§ **Problem to work on**
Pull out each line in the items below that contains the word "cast", and copy those lines in full.

(Stored data entries)

▶

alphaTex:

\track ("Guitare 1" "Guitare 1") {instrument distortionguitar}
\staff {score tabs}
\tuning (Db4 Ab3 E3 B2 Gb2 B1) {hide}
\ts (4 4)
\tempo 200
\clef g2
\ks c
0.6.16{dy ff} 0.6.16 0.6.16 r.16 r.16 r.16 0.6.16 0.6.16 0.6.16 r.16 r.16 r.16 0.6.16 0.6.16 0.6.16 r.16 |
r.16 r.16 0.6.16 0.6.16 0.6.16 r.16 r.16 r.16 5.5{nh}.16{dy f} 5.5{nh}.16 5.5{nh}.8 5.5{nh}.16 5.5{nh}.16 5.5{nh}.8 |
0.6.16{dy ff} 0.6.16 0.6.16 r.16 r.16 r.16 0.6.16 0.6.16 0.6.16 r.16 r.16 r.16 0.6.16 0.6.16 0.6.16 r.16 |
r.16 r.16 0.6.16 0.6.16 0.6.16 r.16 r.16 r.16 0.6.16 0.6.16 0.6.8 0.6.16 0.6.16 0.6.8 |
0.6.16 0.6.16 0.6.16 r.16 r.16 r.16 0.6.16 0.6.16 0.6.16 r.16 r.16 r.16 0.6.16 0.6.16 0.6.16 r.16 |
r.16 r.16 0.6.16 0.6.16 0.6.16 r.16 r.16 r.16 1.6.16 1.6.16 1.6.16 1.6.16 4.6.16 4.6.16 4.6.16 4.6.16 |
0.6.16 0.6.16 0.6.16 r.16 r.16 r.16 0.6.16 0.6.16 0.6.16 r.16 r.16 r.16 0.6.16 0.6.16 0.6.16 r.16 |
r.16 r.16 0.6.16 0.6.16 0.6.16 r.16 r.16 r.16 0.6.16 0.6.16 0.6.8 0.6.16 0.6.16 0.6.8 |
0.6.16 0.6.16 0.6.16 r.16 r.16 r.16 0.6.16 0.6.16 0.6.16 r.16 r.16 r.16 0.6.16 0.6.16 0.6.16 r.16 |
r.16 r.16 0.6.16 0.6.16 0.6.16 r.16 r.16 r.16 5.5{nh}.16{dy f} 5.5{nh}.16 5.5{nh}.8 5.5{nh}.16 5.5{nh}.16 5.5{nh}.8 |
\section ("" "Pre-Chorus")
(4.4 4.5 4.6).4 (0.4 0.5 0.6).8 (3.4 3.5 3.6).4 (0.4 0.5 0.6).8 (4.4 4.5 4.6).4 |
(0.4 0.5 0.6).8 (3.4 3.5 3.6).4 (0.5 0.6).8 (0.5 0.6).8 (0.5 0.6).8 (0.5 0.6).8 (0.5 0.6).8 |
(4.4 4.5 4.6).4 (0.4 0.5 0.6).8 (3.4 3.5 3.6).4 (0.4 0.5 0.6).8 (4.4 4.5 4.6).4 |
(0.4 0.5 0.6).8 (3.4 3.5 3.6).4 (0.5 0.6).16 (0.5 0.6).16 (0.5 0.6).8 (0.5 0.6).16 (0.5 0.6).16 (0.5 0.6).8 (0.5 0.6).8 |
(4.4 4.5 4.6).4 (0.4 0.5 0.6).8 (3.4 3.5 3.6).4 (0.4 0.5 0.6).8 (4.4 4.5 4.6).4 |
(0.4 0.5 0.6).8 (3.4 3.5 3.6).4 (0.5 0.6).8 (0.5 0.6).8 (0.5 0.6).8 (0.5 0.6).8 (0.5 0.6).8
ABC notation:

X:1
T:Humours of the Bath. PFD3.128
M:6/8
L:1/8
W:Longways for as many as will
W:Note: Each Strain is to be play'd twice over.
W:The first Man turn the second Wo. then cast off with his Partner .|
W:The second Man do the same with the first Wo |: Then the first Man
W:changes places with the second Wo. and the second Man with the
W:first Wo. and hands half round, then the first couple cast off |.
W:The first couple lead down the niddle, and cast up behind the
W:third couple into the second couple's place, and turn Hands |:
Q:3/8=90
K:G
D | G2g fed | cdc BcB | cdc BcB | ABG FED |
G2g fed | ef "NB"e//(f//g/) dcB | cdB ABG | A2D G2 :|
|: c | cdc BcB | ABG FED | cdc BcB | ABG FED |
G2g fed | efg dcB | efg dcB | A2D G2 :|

◀

§ **Response below**
W:The first Man turn the second Wo. then cast off with his Partner .|
W:first Wo. and hands half round, then the first couple cast off |.
W:The first couple lead down the niddle, and cast up behind the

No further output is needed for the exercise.